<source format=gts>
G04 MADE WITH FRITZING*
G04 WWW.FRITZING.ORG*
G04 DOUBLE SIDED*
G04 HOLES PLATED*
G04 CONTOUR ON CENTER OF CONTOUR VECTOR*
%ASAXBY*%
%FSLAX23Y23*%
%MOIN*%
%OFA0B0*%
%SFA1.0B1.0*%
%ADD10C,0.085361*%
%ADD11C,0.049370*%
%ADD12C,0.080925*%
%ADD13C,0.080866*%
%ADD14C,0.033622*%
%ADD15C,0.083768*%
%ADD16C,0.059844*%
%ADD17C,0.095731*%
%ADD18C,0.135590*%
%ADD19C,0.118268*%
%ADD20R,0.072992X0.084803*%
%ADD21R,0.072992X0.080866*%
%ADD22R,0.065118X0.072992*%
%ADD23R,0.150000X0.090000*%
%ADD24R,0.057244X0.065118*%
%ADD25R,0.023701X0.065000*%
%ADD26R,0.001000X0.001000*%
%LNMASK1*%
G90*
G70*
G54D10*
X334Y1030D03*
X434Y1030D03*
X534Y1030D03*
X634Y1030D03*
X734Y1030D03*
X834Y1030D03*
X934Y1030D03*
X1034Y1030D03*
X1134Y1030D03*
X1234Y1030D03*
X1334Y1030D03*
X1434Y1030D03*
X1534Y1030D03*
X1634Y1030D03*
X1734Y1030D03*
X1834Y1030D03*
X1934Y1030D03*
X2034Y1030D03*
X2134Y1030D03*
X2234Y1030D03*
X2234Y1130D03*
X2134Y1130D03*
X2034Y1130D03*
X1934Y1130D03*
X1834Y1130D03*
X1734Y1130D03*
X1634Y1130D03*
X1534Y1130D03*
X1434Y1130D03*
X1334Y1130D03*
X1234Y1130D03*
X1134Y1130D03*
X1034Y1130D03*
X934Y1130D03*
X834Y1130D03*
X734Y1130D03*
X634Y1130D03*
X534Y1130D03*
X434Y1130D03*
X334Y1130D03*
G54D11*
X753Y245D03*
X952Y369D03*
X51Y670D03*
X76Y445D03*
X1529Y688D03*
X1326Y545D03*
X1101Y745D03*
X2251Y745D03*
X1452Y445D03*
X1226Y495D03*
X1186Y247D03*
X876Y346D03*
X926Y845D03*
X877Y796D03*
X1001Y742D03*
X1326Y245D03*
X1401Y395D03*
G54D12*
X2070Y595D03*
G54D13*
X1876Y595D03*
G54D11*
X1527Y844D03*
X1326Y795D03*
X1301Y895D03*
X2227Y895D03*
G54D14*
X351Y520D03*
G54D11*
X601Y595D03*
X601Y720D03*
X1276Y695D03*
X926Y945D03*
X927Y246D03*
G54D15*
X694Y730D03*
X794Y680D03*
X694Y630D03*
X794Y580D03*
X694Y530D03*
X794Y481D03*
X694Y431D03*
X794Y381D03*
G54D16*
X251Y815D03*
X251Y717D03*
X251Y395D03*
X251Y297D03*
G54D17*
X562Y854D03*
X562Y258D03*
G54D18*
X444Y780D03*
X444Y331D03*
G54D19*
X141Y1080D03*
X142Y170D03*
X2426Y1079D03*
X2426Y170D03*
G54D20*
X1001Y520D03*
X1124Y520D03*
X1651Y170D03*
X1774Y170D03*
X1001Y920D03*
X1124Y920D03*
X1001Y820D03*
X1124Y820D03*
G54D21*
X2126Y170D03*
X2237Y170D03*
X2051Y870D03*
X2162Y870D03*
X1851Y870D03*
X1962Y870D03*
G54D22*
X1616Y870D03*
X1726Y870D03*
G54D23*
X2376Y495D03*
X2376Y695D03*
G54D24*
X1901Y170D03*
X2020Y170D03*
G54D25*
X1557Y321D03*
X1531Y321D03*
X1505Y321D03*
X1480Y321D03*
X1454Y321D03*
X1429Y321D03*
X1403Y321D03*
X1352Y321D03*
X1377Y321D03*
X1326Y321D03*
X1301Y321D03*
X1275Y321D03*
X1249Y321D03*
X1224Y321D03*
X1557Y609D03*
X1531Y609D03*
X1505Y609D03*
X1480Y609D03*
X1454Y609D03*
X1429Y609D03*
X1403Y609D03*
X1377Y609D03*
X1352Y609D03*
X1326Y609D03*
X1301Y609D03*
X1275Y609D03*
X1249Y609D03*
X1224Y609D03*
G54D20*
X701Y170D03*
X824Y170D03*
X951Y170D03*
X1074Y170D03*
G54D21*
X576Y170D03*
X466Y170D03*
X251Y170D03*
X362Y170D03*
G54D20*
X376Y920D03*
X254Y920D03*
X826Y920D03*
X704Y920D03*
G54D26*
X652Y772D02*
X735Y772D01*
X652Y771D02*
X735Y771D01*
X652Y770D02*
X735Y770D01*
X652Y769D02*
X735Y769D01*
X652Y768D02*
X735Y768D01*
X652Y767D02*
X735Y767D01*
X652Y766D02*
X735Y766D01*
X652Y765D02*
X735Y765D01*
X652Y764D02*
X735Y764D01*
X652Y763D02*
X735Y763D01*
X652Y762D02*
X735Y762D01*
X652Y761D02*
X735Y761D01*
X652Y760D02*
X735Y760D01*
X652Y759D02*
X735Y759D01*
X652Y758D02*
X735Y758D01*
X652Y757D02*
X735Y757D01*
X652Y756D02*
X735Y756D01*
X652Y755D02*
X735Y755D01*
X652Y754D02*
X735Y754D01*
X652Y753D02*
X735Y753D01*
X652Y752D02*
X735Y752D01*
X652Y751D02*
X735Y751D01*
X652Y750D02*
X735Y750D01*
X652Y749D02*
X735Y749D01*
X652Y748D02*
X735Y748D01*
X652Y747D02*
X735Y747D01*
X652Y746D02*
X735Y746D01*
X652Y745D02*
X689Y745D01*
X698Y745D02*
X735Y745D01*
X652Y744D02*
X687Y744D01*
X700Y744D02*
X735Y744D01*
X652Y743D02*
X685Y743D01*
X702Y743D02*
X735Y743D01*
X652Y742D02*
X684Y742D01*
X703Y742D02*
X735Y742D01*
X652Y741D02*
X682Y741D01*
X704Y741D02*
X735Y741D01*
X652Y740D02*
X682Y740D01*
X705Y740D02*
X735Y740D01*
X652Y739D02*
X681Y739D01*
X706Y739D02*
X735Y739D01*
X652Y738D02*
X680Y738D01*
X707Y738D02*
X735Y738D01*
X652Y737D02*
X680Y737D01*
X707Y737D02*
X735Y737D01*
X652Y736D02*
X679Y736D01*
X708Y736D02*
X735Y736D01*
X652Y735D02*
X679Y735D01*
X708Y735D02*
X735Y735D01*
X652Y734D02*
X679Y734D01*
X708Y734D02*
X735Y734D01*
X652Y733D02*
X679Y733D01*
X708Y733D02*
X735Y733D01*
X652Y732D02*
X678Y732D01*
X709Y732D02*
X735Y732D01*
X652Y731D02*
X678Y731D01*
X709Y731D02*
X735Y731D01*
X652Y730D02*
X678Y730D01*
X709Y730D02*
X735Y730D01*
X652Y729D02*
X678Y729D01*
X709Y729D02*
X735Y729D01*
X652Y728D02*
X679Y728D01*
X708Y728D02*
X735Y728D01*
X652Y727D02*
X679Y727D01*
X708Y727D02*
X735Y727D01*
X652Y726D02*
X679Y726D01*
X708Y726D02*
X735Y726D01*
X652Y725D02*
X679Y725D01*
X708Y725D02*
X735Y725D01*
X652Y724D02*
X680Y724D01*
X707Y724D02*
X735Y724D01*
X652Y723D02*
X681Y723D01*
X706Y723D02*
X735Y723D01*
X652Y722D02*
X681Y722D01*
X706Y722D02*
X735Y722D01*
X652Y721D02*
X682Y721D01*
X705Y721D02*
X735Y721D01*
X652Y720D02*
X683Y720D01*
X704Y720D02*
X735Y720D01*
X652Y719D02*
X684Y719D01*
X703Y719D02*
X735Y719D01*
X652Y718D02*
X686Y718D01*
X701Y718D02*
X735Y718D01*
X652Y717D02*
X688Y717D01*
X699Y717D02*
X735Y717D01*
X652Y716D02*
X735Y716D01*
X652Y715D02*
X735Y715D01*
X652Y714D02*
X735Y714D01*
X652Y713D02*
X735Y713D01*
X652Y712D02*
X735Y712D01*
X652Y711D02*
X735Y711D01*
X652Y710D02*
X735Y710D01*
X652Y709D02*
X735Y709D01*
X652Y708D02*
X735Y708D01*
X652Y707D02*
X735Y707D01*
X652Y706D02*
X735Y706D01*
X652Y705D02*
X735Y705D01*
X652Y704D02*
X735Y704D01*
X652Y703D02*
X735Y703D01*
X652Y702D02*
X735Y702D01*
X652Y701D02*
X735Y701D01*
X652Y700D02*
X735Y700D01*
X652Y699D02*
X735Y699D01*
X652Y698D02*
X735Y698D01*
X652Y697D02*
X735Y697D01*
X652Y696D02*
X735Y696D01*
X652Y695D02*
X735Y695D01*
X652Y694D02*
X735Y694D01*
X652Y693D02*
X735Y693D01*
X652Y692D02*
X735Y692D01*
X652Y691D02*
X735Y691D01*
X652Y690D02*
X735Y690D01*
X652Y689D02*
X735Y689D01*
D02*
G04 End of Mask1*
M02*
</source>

☆ ☆ ☆ ☆ ☆

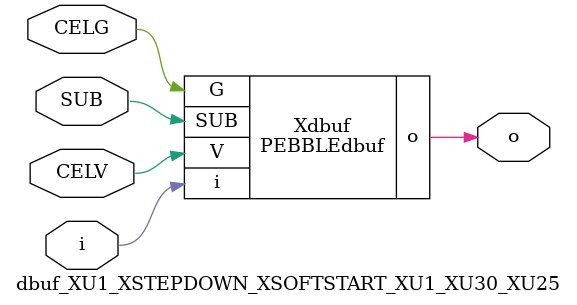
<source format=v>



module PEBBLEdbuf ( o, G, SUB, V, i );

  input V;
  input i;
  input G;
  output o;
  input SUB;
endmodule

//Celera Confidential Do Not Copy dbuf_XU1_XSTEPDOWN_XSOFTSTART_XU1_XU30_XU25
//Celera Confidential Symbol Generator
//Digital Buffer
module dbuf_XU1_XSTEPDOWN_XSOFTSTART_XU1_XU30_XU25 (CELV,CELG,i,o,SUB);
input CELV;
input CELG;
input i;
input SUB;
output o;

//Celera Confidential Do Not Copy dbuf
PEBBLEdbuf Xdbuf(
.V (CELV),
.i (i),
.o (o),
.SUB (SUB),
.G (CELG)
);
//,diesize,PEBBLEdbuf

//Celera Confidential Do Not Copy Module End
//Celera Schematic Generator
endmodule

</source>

☆ ☆ ☆ ☆ ☆

WHAT IS BEING ASKED –
Scan the material above for lines holding "CELG" and copy each of them.

TASK ANSWER –
module dbuf_XU1_XSTEPDOWN_XSOFTSTART_XU1_XU30_XU25 (CELV,CELG,i,o,SUB);
input CELG;
.G (CELG)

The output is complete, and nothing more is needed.